Making the state competitive again also requires making significant gains in our Latino communities, and that can only be accomplished if a candidate with the word “Republican” next to their name is seen as a friend, and not an adversary.

My father joined the Republican Party after he came to this country from Germany because he saw the party as the embodiment and protector of opportunity. Former Gov. Arnold Schwarzenegger tells a similar story. That message, however, has become diluted of late. We can be the party of a safe, secure and modern border — and the party of legal, healthy immigration — at the same time. Reminding people of the later, as well as the former, would be a good start.

Finally, we need good candidates with a demonstrated ability to win the support of Republicans and non-Republicans alike. Our recent, painful experience with the attempted recall of Gov. Gavin Newsom demonstrated in the starkest possible terms that a Republican cannot win with just “firing up the base.” Candidates whose appeal is limited to the party’s base often end up equally firing up the Democratic base. And when you’re outnumbered by two to one, driving partisan divisions as the only strategy guarantees a loss.

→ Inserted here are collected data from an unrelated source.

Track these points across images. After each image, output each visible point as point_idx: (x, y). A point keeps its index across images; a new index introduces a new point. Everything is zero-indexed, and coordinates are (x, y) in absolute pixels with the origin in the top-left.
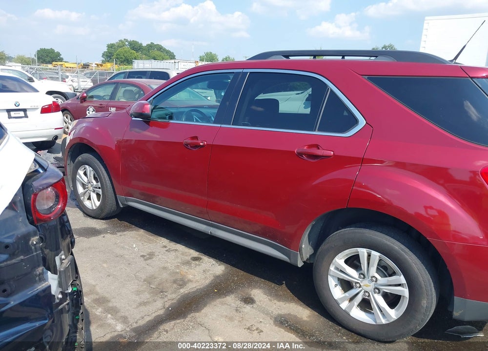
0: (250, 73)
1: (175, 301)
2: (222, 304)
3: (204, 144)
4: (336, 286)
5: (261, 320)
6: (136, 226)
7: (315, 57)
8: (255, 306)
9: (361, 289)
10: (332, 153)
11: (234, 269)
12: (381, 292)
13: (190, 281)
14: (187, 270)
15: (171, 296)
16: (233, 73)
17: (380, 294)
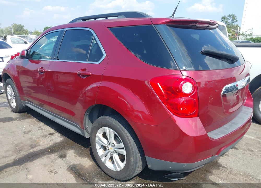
0: (66, 30)
1: (23, 156)
2: (47, 158)
3: (45, 71)
4: (100, 148)
5: (61, 167)
6: (34, 116)
7: (95, 19)
8: (64, 159)
9: (109, 150)
10: (91, 73)
11: (68, 139)
12: (117, 153)
13: (39, 145)
14: (42, 139)
15: (23, 153)
16: (60, 31)
17: (117, 154)
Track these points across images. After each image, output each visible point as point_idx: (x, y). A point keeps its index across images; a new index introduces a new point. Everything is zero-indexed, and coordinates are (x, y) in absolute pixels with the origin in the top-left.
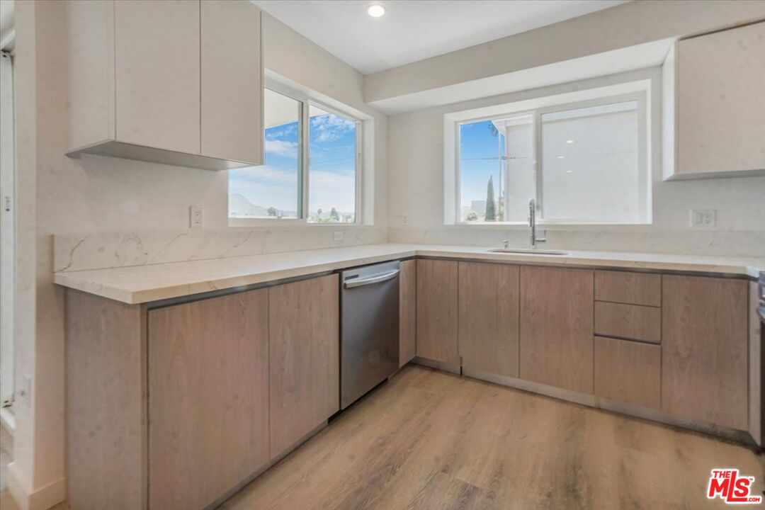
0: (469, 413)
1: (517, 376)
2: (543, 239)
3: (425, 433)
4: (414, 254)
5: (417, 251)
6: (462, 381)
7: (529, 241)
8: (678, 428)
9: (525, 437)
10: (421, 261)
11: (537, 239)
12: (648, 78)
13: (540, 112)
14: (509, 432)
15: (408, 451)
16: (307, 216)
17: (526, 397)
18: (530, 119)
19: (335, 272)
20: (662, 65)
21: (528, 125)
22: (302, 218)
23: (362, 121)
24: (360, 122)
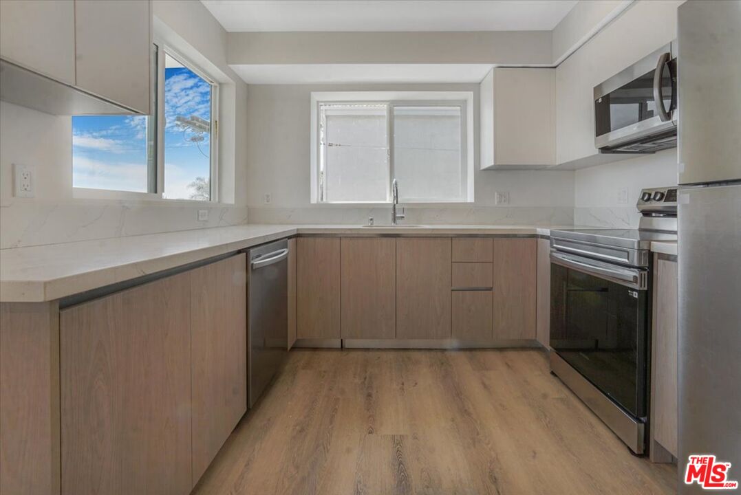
0: (365, 379)
1: (394, 337)
2: (402, 215)
3: (337, 407)
4: (295, 233)
5: (298, 230)
6: (345, 353)
7: (390, 217)
8: (501, 349)
9: (416, 384)
10: (302, 239)
11: (397, 215)
12: (470, 91)
13: (393, 104)
14: (403, 384)
15: (330, 427)
16: (163, 191)
17: (402, 353)
18: (383, 109)
19: (239, 252)
20: (480, 83)
21: (383, 116)
22: (156, 192)
23: (220, 84)
24: (217, 85)
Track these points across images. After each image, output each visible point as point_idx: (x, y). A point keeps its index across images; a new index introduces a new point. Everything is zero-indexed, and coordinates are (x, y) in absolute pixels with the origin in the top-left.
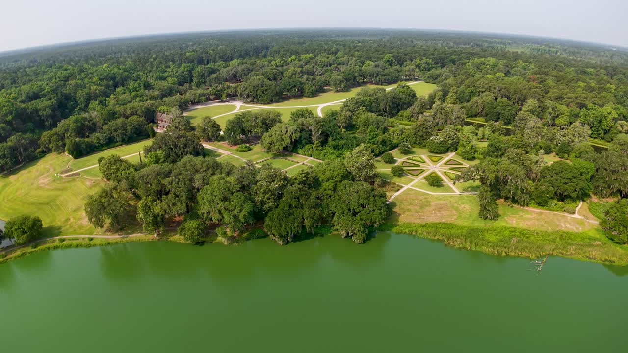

Equally true, a Republican cannot win statewide without securing the support of the vast majority of Republican Party members as well. And it’s for this reason we need to have a conversation about what victory looks like.

Do we only want a candidate who makes us feel good, or do we also look for those qualities that enable a candidate to reach beyond the Republican base not with partisanship, but by building bridges on issues where independents and some Democrats agree with us, like on taxes, crime and homelessness?

Ronald Reagan had this ability — combining solid conservative ideas with a style and demeanor that opened doors to many voters who had gotten used to voting for the other team. A simplistic “just get the base fired up” strategy would have meant no “Reagan Democrats” in 1980, and Jimmy Carter would have gotten his second term.

It’s time for a conversation — a real one, not one where each side is focused on responding, as social media trains us, rather than on listening or understanding.

Make no mistake — Republicans are in a tough spot in California. Climbing back to competitiveness requires a party that can constructively change to work out a pathway to a majority. Our party must be principled, and smarter. We must be focused, yet welcoming.

The alternative is more years of unbalanced state government trapped in myopia and minutiae while the big issues driving so many residents to leave — taxes, crime, homelessness and affordability — continue to be ignored.